_What you will do_
Lines with "tail": state how many there are in the records below, and nothing else.

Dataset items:
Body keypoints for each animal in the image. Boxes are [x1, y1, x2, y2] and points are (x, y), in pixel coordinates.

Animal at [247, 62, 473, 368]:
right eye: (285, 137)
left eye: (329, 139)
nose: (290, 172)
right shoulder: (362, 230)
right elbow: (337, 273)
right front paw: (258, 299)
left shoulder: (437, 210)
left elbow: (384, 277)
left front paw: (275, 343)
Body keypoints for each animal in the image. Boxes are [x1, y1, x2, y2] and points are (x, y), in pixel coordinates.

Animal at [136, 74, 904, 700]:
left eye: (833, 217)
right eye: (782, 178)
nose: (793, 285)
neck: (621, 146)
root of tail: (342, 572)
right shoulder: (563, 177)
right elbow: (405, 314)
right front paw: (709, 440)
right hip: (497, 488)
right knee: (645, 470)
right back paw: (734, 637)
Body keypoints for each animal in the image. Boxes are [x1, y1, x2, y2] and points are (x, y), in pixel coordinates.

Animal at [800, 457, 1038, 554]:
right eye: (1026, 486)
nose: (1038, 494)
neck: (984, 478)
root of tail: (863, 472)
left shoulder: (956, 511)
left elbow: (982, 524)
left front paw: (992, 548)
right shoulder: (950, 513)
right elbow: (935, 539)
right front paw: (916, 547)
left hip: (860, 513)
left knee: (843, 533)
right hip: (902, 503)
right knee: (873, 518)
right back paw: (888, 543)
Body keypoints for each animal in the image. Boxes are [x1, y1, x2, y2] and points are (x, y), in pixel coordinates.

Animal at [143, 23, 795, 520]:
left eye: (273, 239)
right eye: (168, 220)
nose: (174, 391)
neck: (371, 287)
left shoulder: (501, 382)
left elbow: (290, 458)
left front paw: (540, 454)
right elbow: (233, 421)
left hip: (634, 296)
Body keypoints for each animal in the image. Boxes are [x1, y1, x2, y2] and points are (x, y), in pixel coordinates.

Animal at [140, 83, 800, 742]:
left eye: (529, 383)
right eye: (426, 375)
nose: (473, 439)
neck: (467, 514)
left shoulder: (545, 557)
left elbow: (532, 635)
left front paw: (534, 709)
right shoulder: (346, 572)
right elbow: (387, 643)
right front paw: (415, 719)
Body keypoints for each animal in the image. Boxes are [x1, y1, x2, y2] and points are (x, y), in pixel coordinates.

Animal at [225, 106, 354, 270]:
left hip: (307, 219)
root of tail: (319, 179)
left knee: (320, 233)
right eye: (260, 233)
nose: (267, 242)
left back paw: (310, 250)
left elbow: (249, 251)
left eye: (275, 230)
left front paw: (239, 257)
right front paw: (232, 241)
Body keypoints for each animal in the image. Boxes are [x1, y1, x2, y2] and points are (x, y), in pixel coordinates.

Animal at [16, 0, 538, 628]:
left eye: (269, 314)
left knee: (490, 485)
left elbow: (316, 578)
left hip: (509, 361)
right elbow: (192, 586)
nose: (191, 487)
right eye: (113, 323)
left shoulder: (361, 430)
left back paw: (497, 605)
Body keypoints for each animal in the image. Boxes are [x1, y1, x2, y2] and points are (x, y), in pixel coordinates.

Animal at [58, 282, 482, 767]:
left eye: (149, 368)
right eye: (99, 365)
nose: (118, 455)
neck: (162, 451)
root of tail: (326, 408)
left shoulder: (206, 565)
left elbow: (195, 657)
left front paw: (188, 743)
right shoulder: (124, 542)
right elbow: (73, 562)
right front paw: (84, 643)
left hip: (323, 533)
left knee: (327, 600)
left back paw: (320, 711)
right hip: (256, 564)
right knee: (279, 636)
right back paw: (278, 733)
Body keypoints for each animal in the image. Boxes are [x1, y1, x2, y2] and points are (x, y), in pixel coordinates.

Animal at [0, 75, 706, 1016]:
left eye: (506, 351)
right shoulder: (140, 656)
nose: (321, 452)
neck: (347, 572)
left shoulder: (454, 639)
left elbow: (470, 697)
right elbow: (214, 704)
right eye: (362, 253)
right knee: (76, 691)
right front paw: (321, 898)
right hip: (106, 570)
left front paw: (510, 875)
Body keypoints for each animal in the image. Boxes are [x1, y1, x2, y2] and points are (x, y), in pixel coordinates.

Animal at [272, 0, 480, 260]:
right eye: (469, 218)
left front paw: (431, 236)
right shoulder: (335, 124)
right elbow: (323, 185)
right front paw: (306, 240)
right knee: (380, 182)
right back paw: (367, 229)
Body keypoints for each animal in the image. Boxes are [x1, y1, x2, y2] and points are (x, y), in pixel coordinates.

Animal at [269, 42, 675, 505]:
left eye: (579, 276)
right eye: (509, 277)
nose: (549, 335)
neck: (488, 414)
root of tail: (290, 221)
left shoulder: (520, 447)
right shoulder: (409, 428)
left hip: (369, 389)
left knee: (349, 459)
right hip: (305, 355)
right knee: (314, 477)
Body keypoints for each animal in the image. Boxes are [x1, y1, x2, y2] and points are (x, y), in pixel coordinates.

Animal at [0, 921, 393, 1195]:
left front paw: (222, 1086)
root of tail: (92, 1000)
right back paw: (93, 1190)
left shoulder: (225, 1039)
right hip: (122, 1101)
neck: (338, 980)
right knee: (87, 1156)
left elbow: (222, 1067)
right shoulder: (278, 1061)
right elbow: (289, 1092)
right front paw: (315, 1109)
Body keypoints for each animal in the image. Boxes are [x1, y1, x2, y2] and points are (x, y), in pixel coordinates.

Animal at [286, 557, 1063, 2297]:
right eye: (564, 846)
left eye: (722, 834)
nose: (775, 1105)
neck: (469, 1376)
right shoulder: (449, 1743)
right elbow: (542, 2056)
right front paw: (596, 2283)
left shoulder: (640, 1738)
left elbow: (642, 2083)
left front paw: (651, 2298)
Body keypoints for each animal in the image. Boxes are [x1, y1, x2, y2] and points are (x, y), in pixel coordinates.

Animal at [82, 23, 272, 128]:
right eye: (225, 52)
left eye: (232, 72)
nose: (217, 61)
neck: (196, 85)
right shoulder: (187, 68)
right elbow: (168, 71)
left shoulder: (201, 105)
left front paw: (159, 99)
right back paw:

_Answer for this exercise_
6